── READING PASSAGE ──

2. License Grant and Restrictions

The S&S Products, including, but not limited to, movies, documentaries, television shows, entertainment or informational programming, trailers, bonus material, scripts, code, images and artwork, are our copyrighted, patented or trademarked property or the copyrighted, patented or trademarked property of our licensors and all copyrights, trademarks, service marks, trade names, trade dress, patents and other intellectual property rights in the S&S Products are owned by us or our licensors (who may be third party beneficiaries of this contract) and protected by the copyright, trademark, patent and other laws of the United States and international treaties.

  1. Consumer License. If an S&S Product, or third party providing S&S Products subject to this Agreement, is configured to enable the use of software, content, virtual items or other materials owned or licensed by us, we grant you a limited, non-exclusive, non-sublicensable, non-transferable license to access and use in the United States such software, content, virtual item or other material for your personal, noncommercial use only, only for as long as that S&S Product is made available to you by us, or an authorized third party, and only in accordance with this Agreement and/or the specific terms that apply to that S&S Product, with no right to reproduce, distribute, communicate to the public, make available to the public, or transform any S&S Product, in any media format or channel now known or hereafter devised (except as may be expressly described or contemplated within the S&S Product). This is a license agreement and not an agreement for sale or assignment of any rights in the S&S Products. Except as we specifically agree in writing, no element of the S&S Products may be used or exploited in any way other than as part of the authorized Product made available to you. You may own the physical media on which elements of the S&S Products are made available to you, but we retain full and complete ownership of the S&S intellectual property. We do not transfer title to any portion of the S&S websites, software, applications, content, virtual items or other materials and/or services to you. Likewise, the purchase of a license to use any S&S Product does not create an ownership interest in the S&S websites, software, applications, content, virtual items or other materials and/or services.

───

Under the license grant section, in which country may the consumer access and use S&S software, content, virtual items or other materials? The lines that follow have nothing to do with the license text.

── DATA EXTRACT ──

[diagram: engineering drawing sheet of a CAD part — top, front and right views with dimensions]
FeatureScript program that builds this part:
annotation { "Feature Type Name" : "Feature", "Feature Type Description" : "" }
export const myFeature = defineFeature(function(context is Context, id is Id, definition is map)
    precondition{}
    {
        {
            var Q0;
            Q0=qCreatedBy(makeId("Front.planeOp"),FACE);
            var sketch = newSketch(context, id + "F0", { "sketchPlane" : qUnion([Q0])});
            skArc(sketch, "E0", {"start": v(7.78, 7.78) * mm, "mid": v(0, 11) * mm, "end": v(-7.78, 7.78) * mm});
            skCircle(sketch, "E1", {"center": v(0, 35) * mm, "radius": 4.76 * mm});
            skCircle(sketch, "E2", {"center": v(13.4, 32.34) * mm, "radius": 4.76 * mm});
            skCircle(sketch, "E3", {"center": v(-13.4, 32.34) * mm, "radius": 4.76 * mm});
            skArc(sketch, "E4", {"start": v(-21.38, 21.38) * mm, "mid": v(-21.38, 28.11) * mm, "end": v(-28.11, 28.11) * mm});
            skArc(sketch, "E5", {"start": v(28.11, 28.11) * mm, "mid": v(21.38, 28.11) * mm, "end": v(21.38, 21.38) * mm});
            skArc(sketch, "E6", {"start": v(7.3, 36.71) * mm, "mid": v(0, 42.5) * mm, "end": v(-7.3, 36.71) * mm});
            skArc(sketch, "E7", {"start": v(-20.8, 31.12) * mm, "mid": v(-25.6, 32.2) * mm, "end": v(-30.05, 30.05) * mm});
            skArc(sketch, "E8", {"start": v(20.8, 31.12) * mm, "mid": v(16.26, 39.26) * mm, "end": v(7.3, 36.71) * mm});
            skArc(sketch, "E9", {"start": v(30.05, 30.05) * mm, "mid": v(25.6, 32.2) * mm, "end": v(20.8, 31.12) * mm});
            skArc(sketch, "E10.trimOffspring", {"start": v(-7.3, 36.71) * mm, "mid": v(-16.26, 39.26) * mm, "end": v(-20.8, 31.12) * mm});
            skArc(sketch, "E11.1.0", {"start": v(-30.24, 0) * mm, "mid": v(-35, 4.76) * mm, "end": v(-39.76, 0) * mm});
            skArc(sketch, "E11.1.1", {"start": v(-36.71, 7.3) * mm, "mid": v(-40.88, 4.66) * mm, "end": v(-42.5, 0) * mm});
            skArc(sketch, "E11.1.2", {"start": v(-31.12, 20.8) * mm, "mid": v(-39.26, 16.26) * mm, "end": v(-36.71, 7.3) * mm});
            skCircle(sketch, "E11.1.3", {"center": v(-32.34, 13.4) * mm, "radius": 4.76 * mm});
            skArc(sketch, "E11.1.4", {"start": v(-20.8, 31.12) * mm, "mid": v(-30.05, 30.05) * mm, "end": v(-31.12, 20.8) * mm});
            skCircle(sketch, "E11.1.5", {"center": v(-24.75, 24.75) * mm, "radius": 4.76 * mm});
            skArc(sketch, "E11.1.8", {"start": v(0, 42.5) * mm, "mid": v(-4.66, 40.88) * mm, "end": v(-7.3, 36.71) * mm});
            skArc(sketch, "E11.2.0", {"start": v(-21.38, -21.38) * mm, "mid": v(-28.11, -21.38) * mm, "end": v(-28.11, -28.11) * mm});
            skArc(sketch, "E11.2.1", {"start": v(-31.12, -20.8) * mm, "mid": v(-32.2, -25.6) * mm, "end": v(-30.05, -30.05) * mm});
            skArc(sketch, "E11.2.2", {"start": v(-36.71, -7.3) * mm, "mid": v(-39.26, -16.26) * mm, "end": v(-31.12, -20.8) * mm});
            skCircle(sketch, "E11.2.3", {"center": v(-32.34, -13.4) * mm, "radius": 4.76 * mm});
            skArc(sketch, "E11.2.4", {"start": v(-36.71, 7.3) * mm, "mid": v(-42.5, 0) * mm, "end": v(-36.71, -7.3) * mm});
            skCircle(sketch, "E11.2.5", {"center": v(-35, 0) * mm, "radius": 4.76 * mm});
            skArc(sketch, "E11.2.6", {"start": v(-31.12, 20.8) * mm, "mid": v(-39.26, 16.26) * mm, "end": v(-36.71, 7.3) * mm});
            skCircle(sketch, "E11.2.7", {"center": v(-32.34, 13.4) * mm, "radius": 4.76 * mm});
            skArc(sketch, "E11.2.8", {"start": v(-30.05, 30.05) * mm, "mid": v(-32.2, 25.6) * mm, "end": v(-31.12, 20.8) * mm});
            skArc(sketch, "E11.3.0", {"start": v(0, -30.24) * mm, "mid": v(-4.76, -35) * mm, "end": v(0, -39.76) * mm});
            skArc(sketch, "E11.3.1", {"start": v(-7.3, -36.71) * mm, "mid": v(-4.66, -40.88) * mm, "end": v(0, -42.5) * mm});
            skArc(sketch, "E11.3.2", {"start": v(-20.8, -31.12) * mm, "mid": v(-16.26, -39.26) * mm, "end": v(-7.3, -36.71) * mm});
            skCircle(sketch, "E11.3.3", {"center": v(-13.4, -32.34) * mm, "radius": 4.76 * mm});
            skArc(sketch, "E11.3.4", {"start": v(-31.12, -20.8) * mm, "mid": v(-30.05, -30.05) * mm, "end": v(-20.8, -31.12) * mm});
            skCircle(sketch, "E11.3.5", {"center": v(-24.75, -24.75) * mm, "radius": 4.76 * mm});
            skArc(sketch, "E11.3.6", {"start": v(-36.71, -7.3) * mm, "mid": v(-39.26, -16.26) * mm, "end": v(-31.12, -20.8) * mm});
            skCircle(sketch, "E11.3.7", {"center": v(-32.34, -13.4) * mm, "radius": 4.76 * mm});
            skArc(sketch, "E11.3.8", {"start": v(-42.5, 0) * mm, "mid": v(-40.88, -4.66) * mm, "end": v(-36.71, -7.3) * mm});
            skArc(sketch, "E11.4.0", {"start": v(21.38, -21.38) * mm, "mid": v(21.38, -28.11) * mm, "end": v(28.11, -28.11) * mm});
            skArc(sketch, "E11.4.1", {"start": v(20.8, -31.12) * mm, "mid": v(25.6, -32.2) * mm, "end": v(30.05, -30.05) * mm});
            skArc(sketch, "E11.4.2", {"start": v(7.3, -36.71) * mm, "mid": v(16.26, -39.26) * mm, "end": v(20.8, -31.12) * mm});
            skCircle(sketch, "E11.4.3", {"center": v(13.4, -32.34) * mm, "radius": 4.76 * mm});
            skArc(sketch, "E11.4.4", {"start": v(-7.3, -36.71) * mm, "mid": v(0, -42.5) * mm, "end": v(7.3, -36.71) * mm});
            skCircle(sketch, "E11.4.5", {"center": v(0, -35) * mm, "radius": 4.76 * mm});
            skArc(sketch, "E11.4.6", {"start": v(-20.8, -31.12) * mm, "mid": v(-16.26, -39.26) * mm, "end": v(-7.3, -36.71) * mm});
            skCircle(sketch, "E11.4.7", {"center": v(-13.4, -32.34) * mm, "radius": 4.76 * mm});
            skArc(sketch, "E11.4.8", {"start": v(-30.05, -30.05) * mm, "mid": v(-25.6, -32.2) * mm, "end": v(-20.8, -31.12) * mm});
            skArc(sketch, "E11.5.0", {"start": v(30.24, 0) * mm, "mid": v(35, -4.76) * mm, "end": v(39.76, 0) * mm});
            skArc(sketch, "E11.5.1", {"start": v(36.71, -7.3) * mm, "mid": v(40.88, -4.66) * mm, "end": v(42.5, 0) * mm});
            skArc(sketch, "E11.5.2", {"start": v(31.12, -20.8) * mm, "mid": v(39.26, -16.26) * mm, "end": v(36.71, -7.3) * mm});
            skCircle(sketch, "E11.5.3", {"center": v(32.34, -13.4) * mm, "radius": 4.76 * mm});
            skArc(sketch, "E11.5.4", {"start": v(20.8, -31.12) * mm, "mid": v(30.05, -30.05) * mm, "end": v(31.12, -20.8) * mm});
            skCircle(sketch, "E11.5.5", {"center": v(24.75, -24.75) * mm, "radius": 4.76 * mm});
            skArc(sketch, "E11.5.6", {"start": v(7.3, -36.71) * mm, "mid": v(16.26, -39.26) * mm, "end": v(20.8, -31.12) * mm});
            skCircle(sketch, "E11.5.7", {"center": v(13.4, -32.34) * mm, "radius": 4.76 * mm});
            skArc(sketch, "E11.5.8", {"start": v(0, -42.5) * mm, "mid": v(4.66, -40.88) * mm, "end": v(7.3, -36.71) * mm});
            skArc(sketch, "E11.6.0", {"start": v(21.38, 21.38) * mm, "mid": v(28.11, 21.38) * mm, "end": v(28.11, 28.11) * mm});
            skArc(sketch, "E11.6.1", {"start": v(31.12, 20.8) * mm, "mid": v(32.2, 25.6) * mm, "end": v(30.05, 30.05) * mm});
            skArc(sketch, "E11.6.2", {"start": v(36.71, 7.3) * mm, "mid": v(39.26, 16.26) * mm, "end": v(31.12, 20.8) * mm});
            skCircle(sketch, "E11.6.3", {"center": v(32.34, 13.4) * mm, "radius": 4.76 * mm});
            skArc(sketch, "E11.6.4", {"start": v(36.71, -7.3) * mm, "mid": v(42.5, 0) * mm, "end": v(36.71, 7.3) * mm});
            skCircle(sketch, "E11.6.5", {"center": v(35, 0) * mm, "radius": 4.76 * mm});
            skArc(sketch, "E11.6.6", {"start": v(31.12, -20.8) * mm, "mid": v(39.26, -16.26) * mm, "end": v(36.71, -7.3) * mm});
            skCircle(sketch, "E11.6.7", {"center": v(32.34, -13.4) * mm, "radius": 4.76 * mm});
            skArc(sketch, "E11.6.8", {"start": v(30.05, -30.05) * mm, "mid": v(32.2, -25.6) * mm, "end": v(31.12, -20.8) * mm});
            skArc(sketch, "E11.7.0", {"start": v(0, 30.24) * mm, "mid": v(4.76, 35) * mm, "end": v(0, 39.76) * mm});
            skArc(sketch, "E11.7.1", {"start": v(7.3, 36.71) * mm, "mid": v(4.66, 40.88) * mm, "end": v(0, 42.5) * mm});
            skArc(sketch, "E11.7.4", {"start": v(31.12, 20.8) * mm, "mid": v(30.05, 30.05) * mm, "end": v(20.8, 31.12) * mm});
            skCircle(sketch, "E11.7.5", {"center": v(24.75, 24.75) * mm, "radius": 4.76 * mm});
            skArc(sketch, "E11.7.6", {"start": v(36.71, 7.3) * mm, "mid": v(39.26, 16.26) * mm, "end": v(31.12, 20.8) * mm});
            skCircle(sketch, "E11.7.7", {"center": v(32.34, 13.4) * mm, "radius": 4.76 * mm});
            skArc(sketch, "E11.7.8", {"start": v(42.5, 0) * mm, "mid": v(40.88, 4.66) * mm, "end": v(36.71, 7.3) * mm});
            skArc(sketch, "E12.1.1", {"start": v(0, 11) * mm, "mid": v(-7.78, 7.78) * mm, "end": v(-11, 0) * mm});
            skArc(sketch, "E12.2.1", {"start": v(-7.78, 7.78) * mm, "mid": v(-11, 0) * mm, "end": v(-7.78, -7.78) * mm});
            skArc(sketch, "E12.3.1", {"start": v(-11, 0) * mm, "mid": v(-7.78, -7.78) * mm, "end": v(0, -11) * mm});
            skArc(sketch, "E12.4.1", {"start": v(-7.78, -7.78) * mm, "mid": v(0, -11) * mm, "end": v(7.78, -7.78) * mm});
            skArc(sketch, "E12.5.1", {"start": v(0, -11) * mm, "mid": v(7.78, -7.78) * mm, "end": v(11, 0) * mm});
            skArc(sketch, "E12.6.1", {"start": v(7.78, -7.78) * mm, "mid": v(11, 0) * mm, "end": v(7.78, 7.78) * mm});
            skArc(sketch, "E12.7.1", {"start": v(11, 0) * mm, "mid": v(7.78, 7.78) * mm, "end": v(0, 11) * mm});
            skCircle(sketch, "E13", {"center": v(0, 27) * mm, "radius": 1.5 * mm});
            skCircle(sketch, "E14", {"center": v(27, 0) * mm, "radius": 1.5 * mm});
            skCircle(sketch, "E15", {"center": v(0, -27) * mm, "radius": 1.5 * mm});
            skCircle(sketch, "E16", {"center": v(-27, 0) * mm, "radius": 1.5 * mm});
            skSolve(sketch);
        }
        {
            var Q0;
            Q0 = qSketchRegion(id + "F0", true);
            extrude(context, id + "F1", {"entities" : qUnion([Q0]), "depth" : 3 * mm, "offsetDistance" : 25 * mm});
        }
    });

───

#### [RESULT FOR THIS EXERCISE]
The United States.